━━ Input material ━━

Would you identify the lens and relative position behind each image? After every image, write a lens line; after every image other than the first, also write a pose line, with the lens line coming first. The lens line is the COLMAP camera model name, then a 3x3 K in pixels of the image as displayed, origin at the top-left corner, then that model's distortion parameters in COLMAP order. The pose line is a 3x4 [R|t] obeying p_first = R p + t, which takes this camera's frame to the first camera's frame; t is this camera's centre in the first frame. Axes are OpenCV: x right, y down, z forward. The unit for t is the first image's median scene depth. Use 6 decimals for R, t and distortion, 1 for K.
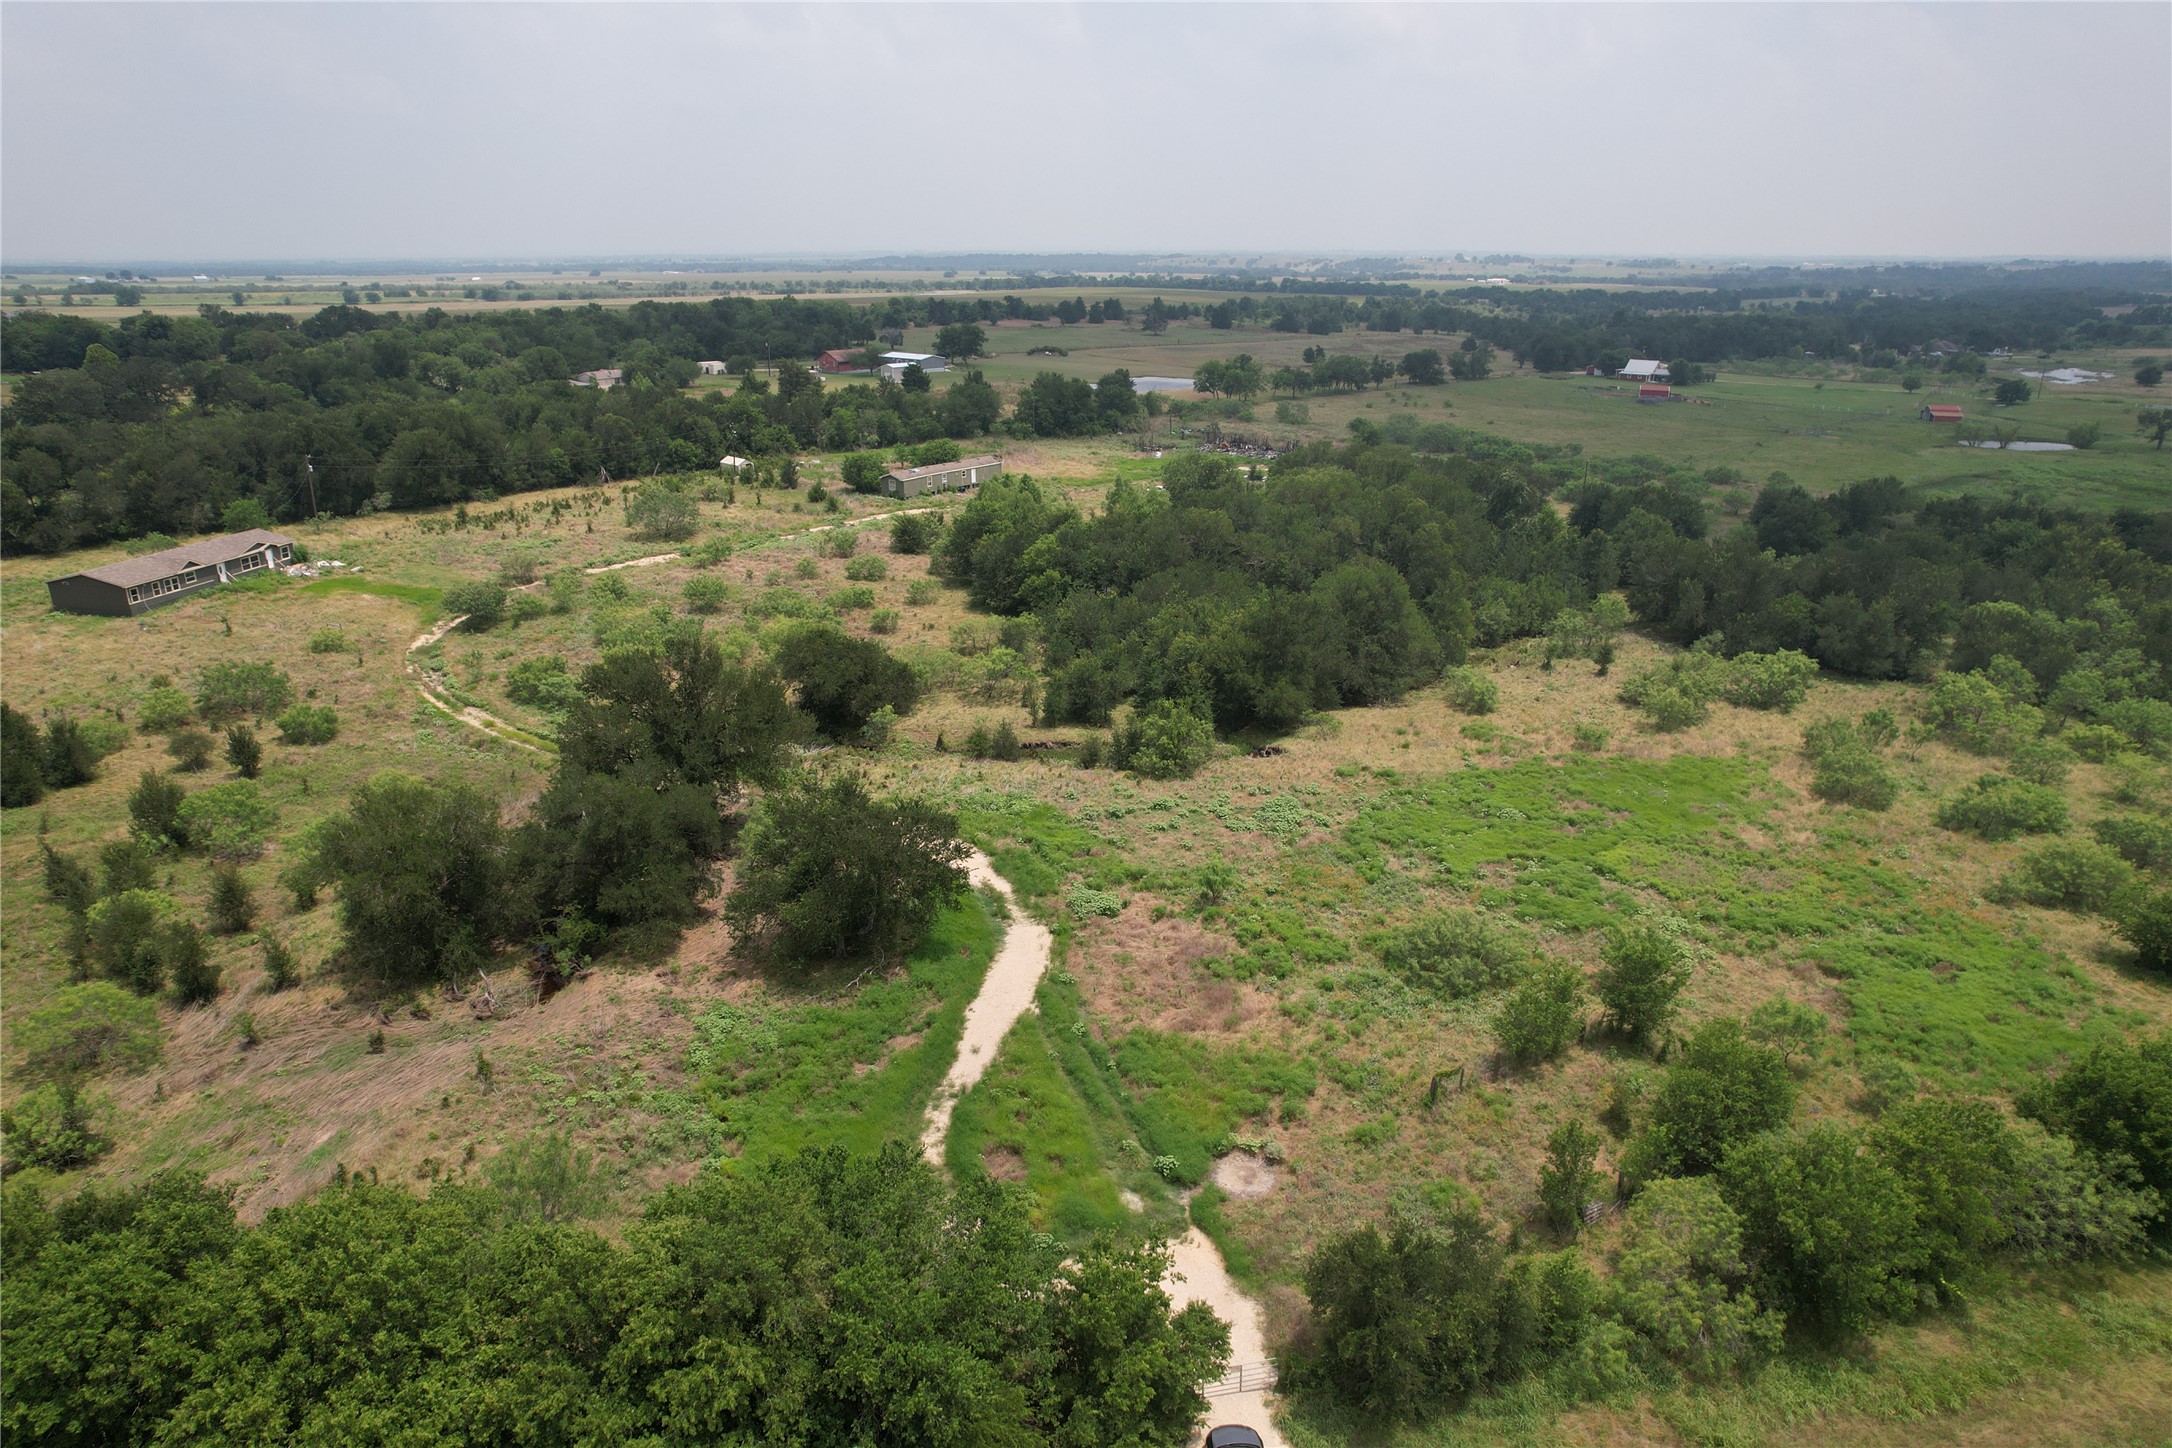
lens RADIAL K [[1392.3, 0, 1088.3], [0, 1392.3, 731.5], [0, 0, 1]] dist [-0.078013, 0.067803]
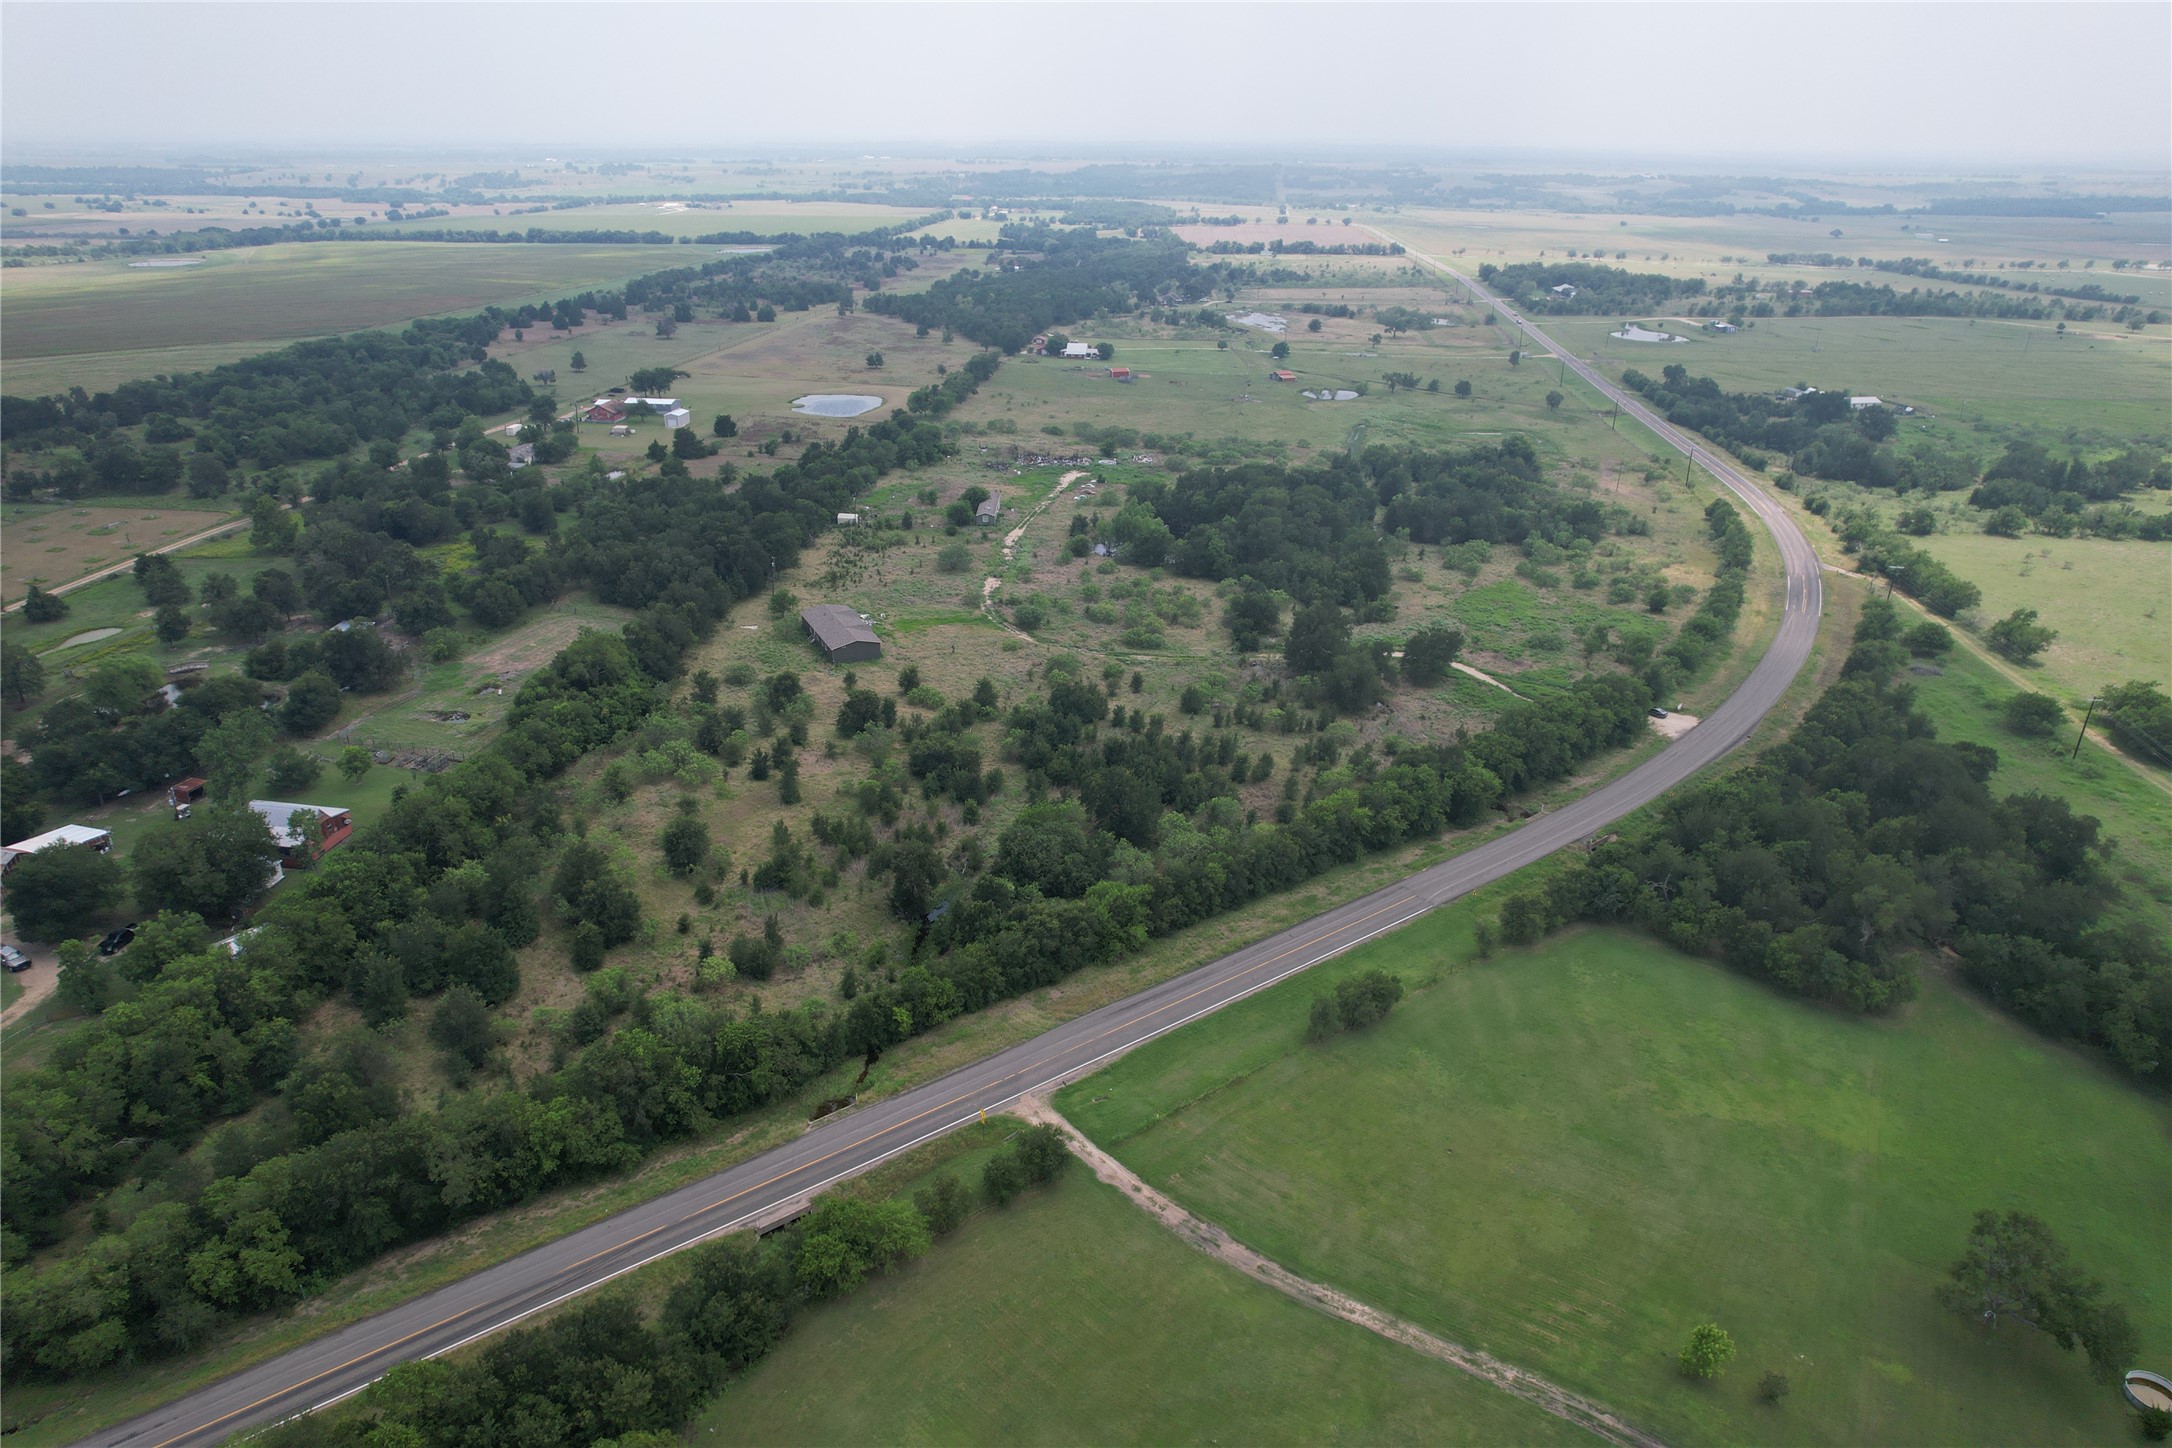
lens RADIAL K [[1392.3, 0, 1085.0], [0, 1392.3, 717.9], [0, 0, 1]] dist [-0.078013, 0.067803]
pose [[0.802101, -0.229741, 0.551229, -1.776762], [0.190672, 0.973249, 0.128181, -0.223645], [-0.565931, 0.002290, 0.824449, -0.862424]]
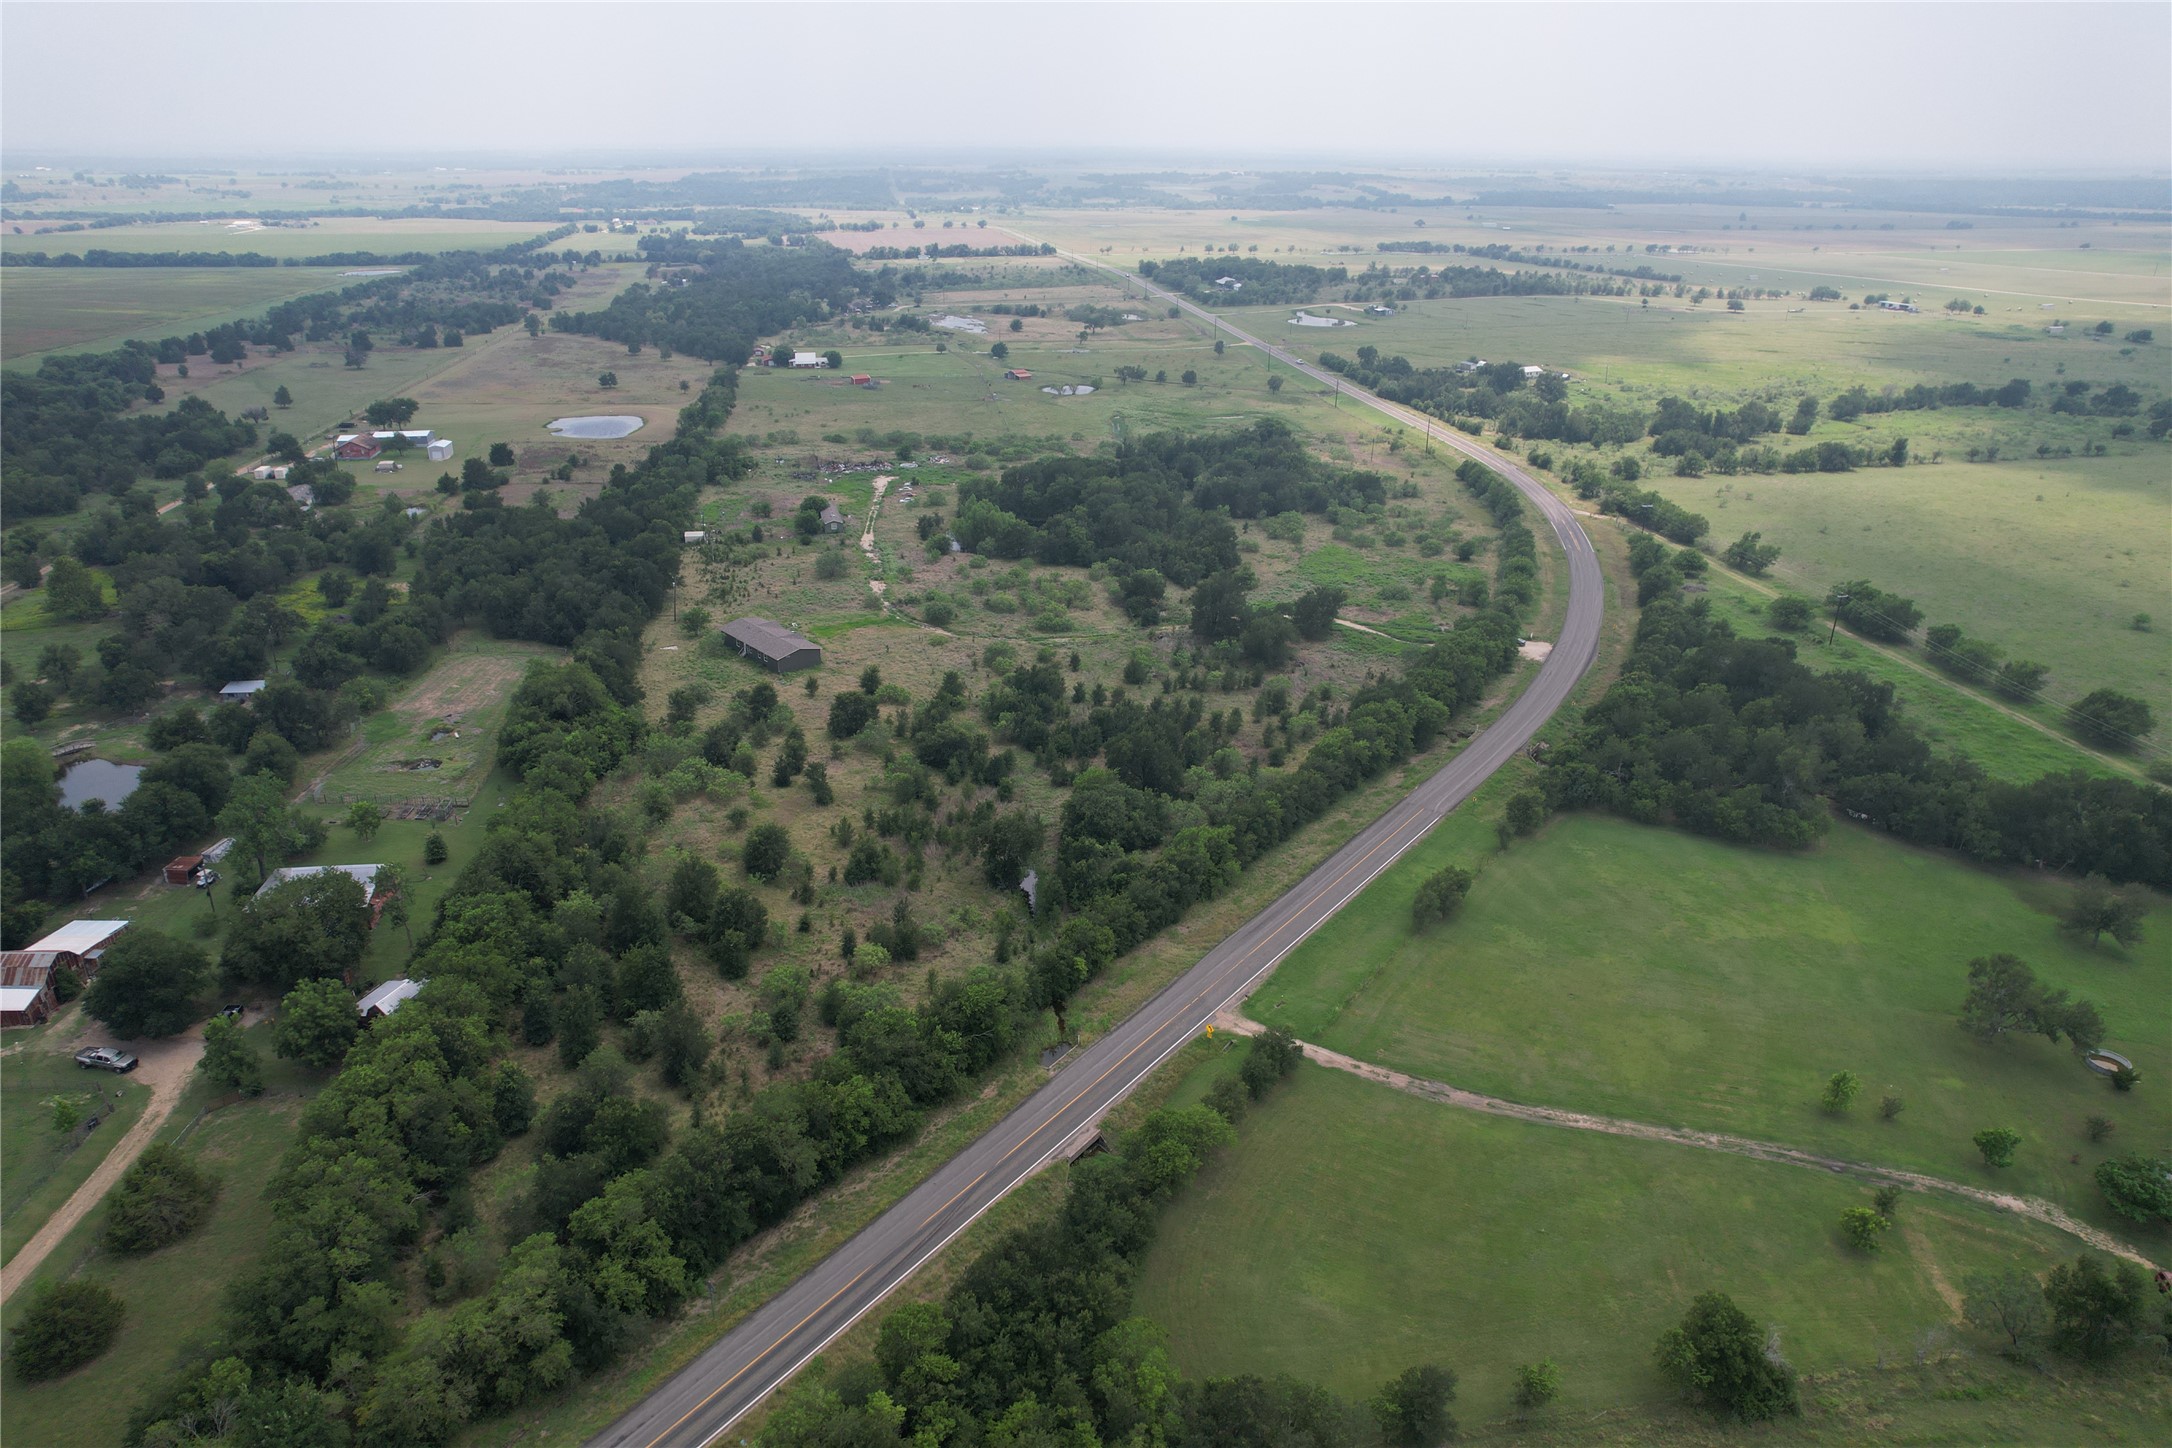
lens RADIAL K [[1392.3, 0, 1086.3], [0, 1392.3, 719.4], [0, 0, 1]] dist [-0.078013, 0.067803]
pose [[0.603690, -0.307880, 0.735369, -2.223259], [0.257221, 0.948309, 0.185871, -0.317886], [-0.754583, 0.076944, 0.651678, -0.644834]]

━━━

-- Requirement --
Each record above needs to be retyped exactly, without any pictures.

-- Task output --
Would you identify the lens and relative position behind each image? After every image, write a lens line; after every image other than the first, also write a pose line, with the lens line coming first. The lens line is the COLMAP camera model name, then a 3x3 K in pixels of the image as displayed, origin at the top-left corner, then that model's distortion parameters in COLMAP order. The pose line is a 3x4 [R|t] obeying p_first = R p + t, which takes this camera's frame to the first camera's frame; t is this camera's centre in the first frame. Axes are OpenCV: x right, y down, z forward. The unit for t is the first image's median scene depth. Use 6 decimals for R, t and distortion, 1 for K.
lens RADIAL K [[1392.3, 0, 1088.3], [0, 1392.3, 731.5], [0, 0, 1]] dist [-0.078013, 0.067803]
lens RADIAL K [[1392.3, 0, 1085.0], [0, 1392.3, 717.9], [0, 0, 1]] dist [-0.078013, 0.067803]
pose [[0.802101, -0.229741, 0.551229, -1.776762], [0.190672, 0.973249, 0.128181, -0.223645], [-0.565931, 0.002290, 0.824449, -0.862424]]
lens RADIAL K [[1392.3, 0, 1086.3], [0, 1392.3, 719.4], [0, 0, 1]] dist [-0.078013, 0.067803]
pose [[0.603690, -0.307880, 0.735369, -2.223259], [0.257221, 0.948309, 0.185871, -0.317886], [-0.754583, 0.076944, 0.651678, -0.644834]]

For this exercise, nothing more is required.